Correlation and Regression
Basic Concepts of Correlation
Correlation is a statistical measure that describes the association between two variables. Understanding correlation is essential for analyzing how variables relate to each other, especially when visualized in scatterplots.
Correlation: Exists when the values of one variable are somehow associated with the values of another variable.
Linear Correlation: Exists when the association between two variables can be approximated by a straight line in a scatterplot of paired data.

Interpreting Scatterplots
Scatterplots are graphical tools used to visualize the relationship between two quantitative variables. The pattern of the points can reveal the type and strength of correlation:
Positive Linear Correlation: As x increases, y also increases. The points form an upward-sloping line.
Negative Linear Correlation: As x increases, y decreases. The points form a downward-sloping line.
No Correlation: The points do not show any clear pattern.
Nonlinear Relationship: The points show a pattern, but it is not linear (e.g., curved).

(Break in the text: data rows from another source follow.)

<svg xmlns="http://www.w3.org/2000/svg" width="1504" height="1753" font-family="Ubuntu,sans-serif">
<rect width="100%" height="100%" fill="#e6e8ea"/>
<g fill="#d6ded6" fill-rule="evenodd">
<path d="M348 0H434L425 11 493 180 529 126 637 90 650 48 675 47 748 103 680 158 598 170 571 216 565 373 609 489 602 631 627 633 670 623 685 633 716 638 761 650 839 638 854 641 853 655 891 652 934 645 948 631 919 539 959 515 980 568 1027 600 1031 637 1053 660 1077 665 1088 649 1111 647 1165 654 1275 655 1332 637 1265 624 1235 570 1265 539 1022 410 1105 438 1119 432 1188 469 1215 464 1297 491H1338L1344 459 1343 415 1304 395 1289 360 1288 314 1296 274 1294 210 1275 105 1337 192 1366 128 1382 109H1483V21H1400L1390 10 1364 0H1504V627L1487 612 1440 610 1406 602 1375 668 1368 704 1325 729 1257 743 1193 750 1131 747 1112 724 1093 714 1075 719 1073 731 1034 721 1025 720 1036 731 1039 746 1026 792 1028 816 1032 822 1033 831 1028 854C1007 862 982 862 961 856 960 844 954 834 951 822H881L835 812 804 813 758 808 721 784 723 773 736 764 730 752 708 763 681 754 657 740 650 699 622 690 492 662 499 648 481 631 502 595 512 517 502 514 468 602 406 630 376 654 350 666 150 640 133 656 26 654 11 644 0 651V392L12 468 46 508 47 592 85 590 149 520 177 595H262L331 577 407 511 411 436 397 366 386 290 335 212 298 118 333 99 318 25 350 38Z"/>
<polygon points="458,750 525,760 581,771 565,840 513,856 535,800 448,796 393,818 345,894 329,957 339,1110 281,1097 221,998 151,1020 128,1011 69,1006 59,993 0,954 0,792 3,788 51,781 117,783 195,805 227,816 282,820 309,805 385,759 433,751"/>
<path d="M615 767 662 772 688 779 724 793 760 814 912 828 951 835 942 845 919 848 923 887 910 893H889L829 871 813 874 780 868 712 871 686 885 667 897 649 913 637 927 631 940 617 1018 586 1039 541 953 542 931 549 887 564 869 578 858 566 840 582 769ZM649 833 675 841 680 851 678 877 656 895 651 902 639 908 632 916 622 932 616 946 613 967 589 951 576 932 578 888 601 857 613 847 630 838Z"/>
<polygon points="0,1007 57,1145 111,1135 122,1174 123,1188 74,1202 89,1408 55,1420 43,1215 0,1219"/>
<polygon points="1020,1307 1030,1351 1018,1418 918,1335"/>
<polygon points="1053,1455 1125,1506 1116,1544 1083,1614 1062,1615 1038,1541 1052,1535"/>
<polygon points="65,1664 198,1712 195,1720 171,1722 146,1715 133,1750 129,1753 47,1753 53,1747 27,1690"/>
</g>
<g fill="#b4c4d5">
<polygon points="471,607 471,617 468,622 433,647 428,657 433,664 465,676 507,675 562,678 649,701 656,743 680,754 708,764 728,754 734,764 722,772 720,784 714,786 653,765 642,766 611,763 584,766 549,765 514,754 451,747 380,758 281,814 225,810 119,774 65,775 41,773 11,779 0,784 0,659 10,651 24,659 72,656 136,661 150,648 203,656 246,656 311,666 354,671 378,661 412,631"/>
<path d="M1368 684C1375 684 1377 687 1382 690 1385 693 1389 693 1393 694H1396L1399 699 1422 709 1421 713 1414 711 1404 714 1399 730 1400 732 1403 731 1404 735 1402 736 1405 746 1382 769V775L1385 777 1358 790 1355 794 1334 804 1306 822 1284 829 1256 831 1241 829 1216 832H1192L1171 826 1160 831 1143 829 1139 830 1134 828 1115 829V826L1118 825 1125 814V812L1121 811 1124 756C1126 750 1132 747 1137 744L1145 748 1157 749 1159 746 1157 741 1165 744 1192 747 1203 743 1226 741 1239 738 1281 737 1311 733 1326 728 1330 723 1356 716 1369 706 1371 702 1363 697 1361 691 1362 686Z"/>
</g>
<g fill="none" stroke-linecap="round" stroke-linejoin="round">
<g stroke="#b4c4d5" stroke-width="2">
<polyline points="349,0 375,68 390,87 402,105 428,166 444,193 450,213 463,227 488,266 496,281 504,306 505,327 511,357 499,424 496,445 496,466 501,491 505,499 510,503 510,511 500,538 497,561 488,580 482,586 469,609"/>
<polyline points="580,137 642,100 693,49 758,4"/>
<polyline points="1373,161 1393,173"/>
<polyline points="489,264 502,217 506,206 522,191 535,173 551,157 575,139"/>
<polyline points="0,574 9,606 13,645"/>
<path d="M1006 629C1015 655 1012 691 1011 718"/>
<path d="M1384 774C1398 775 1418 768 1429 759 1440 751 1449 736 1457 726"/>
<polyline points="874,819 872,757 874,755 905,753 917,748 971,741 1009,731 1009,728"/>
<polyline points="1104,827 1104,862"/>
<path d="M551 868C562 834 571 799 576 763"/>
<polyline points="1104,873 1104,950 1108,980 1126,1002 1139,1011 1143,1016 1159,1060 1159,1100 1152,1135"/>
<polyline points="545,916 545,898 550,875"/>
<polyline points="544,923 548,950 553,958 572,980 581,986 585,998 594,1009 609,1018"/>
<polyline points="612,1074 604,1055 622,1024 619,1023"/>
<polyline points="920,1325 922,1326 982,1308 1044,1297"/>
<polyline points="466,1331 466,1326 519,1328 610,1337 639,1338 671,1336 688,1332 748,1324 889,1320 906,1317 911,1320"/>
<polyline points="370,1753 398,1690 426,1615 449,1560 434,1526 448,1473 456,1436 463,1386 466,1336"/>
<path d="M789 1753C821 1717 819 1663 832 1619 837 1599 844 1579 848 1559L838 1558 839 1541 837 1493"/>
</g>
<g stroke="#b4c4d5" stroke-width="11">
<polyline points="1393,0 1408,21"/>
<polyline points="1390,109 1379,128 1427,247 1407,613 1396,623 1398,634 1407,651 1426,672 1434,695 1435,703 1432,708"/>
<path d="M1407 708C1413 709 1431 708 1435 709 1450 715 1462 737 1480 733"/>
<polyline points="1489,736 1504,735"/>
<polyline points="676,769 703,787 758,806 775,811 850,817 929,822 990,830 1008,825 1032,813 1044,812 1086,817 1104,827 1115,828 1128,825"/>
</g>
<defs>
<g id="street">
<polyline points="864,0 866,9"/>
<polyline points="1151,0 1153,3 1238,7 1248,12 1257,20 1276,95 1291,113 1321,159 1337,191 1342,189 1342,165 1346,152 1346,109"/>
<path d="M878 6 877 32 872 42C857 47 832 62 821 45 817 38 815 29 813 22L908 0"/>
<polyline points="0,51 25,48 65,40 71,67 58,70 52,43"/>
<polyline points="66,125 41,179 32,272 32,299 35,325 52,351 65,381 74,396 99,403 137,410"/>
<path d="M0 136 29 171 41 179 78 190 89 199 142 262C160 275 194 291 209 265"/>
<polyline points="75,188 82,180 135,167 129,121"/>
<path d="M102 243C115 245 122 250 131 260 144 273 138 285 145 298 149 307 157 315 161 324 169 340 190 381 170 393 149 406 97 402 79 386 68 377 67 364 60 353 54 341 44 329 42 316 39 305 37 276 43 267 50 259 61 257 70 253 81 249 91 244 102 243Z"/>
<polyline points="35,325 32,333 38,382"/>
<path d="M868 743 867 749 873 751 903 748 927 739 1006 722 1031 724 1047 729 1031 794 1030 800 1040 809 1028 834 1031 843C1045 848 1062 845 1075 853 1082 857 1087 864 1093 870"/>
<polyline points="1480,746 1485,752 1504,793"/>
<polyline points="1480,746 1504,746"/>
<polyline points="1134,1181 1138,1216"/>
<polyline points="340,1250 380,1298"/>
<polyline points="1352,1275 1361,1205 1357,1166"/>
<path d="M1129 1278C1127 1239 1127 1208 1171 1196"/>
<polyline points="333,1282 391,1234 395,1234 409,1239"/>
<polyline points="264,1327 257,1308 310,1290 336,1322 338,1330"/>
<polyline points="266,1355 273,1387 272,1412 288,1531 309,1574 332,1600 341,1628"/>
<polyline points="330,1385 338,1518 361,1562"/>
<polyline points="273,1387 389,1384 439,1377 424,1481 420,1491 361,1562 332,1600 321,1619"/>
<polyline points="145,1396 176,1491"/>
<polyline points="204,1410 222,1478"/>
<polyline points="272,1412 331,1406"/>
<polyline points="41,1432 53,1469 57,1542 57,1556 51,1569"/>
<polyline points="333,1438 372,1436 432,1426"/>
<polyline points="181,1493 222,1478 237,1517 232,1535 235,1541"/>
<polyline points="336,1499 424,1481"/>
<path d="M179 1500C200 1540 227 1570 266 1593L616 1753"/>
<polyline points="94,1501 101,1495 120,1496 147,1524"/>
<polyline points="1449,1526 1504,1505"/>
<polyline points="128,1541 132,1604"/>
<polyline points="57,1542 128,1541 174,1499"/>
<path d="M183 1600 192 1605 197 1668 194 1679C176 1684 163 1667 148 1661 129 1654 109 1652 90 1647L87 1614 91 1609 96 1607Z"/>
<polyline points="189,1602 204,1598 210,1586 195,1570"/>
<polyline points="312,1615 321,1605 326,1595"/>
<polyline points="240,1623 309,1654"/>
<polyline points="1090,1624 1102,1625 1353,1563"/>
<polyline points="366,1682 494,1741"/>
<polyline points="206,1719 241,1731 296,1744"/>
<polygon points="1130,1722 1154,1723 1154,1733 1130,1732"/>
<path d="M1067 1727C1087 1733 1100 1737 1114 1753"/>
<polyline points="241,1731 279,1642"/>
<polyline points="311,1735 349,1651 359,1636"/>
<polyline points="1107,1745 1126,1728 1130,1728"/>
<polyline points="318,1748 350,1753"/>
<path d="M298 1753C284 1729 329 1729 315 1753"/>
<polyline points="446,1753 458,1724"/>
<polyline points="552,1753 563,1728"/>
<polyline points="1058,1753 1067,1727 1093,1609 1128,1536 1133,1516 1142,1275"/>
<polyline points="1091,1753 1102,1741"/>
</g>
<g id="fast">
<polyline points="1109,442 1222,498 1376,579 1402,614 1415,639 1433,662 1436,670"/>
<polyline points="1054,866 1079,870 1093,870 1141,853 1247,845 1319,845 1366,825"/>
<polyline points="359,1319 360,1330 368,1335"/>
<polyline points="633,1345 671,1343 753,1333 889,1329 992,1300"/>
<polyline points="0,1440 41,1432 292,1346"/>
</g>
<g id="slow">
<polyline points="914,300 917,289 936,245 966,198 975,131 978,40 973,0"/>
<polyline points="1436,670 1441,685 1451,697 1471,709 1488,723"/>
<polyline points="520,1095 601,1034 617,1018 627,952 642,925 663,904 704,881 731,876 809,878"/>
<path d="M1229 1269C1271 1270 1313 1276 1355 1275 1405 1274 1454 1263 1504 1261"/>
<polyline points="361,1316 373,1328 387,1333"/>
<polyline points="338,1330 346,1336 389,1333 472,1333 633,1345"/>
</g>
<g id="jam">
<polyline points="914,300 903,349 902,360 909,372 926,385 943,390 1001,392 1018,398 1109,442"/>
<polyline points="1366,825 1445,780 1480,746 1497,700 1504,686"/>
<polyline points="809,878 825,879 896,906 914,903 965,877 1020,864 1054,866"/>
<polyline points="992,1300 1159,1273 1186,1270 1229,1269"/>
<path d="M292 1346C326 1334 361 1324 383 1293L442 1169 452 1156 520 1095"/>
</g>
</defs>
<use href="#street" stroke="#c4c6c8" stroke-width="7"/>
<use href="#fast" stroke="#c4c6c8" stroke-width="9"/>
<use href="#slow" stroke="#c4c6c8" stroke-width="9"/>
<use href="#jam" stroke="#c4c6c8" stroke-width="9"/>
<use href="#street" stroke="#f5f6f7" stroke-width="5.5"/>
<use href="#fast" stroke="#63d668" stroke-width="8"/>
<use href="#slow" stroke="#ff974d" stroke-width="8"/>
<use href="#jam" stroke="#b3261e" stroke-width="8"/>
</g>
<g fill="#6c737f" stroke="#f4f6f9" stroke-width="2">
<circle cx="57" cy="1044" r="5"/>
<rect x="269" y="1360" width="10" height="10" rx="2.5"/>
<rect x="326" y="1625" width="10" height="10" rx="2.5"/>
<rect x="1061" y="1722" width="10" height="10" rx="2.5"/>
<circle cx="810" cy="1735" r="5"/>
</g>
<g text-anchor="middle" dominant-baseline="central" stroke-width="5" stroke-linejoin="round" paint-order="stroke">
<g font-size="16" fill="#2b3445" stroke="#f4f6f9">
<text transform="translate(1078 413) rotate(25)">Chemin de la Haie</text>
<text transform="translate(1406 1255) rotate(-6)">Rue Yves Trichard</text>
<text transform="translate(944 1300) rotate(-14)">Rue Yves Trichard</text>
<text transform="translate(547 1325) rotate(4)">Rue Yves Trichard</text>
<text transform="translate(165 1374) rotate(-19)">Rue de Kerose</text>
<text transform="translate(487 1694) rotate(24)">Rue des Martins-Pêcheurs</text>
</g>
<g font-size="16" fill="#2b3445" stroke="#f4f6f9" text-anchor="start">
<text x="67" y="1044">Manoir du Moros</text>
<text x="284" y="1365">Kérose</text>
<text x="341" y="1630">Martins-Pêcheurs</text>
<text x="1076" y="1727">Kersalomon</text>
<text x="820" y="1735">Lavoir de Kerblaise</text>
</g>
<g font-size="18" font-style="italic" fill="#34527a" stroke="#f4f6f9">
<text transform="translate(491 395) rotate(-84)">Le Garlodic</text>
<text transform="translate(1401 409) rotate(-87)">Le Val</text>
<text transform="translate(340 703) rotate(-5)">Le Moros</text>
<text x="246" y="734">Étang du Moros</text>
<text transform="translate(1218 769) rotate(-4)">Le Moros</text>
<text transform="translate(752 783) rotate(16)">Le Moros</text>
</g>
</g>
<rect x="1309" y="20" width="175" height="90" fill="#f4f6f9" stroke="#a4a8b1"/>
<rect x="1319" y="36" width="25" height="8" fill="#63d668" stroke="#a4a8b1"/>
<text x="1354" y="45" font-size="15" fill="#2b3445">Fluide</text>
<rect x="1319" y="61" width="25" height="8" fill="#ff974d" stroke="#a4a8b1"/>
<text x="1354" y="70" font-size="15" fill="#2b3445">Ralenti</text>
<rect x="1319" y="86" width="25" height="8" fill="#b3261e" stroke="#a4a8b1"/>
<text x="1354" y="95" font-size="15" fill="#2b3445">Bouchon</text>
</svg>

Measuring Linear Correlation: The Correlation Coefficient r
Definition of the Linear Correlation Coefficient
The linear correlation coefficient (denoted as r) measures the strength and direction of the linear relationship between paired quantitative variables in a sample. It is also known as the Pearson product-moment correlation coefficient.

Notation and Calculation
To determine whether a linear correlation exists between two variables, we use the following notations:
n: Number of pairs of sample data
Σx, Σy: Sums of x and y values, respectively
Σx², Σy²: Sums of squared x and y values
Σxy: Sum of the products of paired x and y values
r: Linear correlation coefficient for a sample
ρ (rho): Linear correlation coefficient for a population

Requirements for Using r
Before calculating and interpreting r, certain requirements must be met:
The sample of paired (x, y) data must be a simple random sample of quantitative data.
A visual examination of the scatterplot must confirm that the points approximate a straight-line pattern.
Outliers must be removed if they are known errors, as r is sensitive to outliers.
The paired data should have a bivariate normal distribution (for formal inference).

Formula for Calculating r
The formula for the linear correlation coefficient r is:
$ r = \frac{n(\sum xy) - (\sum x)(\sum y)}{\sqrt{n(\sum x^2) - (\sum x)^2} \sqrt{n(\sum y^2) - (\sum y)^2}} $

Note: In practice, statistical software is often used for calculations.
Properties of the Linear Correlation Coefficient r
The value of r is always between -1 and 1, inclusive ($-1 \leq r \leq 1$).
r does not change if all values of either variable are converted to a different scale.
r is not affected by the choice of x or y; interchanging x and y does not change r.
r measures only the strength of a linear relationship, not nonlinear relationships.
r is very sensitive to outliers; a single outlier can dramatically affect its value.
Examples: Matching Scatterplots to Correlation Coefficients
Below are examples of scatterplots with different correlation coefficients. Match each plot to the appropriate value of r:
r = -0.90: Strong negative linear correlation
r = 1.00: Perfect positive linear correlation
r = -0.33: Weak negative linear correlation
r = 0.90: Strong positive linear correlation

Interpreting r: Explained Variation and Causation
Explained Variation (r²)
If there is a linear correlation between x and y, we can use a linear equation to predict y from x. The value of r² (the coefficient of determination) represents the proportion of the variation in y that is explained by the linear relationship with x.
r² ranges from 0 to 1 (or 0% to 100%).
When r² is close to 1, most of the variation in y is explained by the linear relationship.
When r² is close to 0, most of the variation in y is not explained by the linear relationship.
Correlation Does Not Imply Causation
Even if a strong linear correlation is found, it does not mean that changes in one variable cause changes in the other. Other variables (called lurking variables) may influence the observed association.
Lurking Variables: Variables not included in the study that may affect the variables being analyzed.
Example: A correlation between chocolate consumption and Nobel Laureates does not mean eating chocolate causes Nobel Prizes; other factors may be involved.
Common Errors Involving Correlation
Assuming correlation implies causality.
Using data based on averages, which can inflate r by suppressing individual variation.
Ignoring the possibility of a nonlinear relationship.
Summary Table: Types of Correlation
Type of Correlation | Description | Value of r |
|---|---|---|
Perfect Positive | All points lie exactly on a straight line with positive slope | r = 1 |
Strong Positive | Points closely follow a straight line with positive slope | r close to 1 |
No Correlation | No discernible pattern | r ≈ 0 |
Strong Negative | Points closely follow a straight line with negative slope | r close to -1 |
Perfect Negative | All points lie exactly on a straight line with negative slope | r = -1 |
Additional info: The calculation and interpretation of r are foundational for further topics such as regression analysis, hypothesis testing for correlation, and analysis of variance.